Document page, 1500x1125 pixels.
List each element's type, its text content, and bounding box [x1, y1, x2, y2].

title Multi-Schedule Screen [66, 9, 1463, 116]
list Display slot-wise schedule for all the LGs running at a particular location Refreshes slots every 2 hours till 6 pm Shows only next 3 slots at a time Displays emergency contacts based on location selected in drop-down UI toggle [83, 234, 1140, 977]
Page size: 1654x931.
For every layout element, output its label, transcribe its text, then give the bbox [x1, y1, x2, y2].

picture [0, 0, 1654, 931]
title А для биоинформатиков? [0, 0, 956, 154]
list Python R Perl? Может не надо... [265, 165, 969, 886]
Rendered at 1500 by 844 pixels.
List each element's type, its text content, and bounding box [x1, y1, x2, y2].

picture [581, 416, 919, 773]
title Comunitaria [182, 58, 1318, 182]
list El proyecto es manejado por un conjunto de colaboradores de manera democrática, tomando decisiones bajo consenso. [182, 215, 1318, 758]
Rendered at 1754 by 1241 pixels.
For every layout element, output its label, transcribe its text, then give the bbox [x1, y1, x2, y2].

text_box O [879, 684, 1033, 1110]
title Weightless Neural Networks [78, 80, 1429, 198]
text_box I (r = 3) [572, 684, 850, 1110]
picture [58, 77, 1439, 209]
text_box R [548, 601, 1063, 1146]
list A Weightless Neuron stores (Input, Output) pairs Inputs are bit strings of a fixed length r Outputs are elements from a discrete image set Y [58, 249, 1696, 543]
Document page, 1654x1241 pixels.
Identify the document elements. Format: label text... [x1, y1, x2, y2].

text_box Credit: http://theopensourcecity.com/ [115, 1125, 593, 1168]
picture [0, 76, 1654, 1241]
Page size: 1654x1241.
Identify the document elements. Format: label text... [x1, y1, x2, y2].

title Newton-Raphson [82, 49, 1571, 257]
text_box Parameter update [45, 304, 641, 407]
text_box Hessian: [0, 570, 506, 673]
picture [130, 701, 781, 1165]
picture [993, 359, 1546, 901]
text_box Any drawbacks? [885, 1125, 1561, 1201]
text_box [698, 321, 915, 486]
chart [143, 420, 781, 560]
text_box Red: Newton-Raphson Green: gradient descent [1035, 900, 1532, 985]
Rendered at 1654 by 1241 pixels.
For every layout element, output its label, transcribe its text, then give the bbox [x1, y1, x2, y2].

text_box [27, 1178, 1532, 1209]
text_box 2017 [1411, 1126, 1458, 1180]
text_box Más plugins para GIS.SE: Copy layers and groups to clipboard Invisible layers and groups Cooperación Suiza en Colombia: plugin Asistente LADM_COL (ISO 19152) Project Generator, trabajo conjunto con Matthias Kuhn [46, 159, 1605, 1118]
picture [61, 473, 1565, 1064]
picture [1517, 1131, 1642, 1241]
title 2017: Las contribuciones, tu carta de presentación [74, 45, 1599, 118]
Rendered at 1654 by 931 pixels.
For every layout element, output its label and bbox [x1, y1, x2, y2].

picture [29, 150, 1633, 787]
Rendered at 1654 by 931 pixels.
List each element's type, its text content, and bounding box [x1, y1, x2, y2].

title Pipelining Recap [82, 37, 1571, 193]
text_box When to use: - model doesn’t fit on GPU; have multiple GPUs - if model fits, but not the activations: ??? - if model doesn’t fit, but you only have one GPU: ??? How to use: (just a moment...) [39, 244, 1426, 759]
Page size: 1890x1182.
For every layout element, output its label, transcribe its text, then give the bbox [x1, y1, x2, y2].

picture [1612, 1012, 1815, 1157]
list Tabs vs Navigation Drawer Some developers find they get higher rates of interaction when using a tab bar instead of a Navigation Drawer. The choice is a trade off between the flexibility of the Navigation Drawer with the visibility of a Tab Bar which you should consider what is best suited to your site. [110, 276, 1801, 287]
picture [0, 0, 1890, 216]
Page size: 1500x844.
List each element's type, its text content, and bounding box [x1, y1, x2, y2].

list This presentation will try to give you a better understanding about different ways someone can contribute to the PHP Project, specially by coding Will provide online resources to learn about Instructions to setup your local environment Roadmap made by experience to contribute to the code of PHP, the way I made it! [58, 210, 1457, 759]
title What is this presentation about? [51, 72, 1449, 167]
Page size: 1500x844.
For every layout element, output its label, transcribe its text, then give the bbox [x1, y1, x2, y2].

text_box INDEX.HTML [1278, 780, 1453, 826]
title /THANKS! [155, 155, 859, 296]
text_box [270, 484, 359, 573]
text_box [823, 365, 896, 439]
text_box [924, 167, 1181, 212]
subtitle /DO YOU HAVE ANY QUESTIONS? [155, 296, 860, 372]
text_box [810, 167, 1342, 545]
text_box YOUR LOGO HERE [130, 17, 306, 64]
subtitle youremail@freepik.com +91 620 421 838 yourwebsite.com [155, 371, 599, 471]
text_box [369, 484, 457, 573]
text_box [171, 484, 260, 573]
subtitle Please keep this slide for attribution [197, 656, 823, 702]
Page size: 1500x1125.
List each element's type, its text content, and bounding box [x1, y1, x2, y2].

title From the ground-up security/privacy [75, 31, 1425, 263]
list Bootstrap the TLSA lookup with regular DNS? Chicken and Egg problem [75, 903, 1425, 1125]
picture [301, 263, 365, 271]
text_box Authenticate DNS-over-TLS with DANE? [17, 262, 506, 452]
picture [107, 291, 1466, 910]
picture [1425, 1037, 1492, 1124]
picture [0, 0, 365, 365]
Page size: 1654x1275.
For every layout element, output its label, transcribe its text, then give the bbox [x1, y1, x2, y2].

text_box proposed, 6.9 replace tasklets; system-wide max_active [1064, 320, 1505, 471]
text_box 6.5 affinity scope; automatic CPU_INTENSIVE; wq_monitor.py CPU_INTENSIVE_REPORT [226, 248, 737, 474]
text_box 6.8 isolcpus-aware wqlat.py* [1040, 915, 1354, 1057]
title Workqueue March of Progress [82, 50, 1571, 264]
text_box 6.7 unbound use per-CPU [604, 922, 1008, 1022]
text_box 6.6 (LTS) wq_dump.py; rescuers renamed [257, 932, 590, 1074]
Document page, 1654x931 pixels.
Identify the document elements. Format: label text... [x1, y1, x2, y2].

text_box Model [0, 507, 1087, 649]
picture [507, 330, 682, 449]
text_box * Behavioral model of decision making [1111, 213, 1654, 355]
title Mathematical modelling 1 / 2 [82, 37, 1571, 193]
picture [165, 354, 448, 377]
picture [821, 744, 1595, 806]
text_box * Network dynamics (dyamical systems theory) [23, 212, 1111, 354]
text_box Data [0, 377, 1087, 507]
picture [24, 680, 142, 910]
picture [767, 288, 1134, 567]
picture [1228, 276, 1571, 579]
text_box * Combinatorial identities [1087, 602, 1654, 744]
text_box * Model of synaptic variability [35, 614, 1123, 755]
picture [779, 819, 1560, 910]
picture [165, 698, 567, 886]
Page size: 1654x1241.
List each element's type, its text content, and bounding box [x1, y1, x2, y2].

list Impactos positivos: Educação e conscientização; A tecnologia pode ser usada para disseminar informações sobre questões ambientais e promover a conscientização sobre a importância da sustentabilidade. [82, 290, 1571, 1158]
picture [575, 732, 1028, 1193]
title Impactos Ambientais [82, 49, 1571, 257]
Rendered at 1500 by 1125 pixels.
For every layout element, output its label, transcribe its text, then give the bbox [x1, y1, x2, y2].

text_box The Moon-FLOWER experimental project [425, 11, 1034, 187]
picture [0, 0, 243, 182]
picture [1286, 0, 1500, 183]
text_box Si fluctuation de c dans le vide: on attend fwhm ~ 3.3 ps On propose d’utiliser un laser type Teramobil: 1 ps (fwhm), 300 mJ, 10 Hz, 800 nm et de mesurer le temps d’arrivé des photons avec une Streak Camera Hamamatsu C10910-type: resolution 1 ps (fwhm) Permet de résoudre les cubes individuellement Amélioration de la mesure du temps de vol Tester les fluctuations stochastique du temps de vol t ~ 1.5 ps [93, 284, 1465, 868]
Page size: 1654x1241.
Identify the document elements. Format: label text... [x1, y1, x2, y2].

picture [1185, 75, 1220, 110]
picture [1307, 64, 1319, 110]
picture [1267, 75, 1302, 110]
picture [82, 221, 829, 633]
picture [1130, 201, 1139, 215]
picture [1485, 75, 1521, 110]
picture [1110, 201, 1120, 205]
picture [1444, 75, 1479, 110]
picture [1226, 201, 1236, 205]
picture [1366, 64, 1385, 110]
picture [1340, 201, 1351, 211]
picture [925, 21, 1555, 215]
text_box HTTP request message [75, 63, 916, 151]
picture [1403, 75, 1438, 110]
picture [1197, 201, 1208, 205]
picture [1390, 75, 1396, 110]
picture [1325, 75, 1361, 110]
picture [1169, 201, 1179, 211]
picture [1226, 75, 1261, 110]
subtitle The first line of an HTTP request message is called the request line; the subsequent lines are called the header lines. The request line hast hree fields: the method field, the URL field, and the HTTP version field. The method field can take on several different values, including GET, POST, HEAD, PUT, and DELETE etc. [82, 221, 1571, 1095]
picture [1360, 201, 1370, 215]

══════════════════════════════

▶ [課題の目的]: 「Rendered at 1654 by 1241 pixels.」を含む行から「text_box When to」を含む行までのすべてを、「layout element」だけを「page element」に置き換え、それ以外はそのまま書き直してください。

▶ [演習の解答]:
Rendered at 1654 by 1241 pixels.
For every page element, output its label, transcribe its text, then give the bbox [x1, y1, x2, y2].

text_box [27, 1178, 1532, 1209]
text_box 2017 [1411, 1126, 1458, 1180]
text_box Más plugins para GIS.SE: Copy layers and groups to clipboard Invisible layers and groups Cooperación Suiza en Colombia: plugin Asistente LADM_COL (ISO 19152) Project Generator, trabajo conjunto con Matthias Kuhn [46, 159, 1605, 1118]
picture [61, 473, 1565, 1064]
picture [1517, 1131, 1642, 1241]
title 2017: Las contribuciones, tu carta de presentación [74, 45, 1599, 118]
Rendered at 1654 by 931 pixels.
For every page element, output its label and bbox [x1, y1, x2, y2].

picture [29, 150, 1633, 787]
Rendered at 1654 by 931 pixels.
List each element's type, its text content, and bounding box [x1, y1, x2, y2].

title Pipelining Recap [82, 37, 1571, 193]
text_box When to use: - model doesn’t fit on GPU; have multiple GPUs - if model fits, but not the activations: ??? - if model doesn’t fit, but you only have one GPU: ??? How to use: (just a moment...) [39, 244, 1426, 759]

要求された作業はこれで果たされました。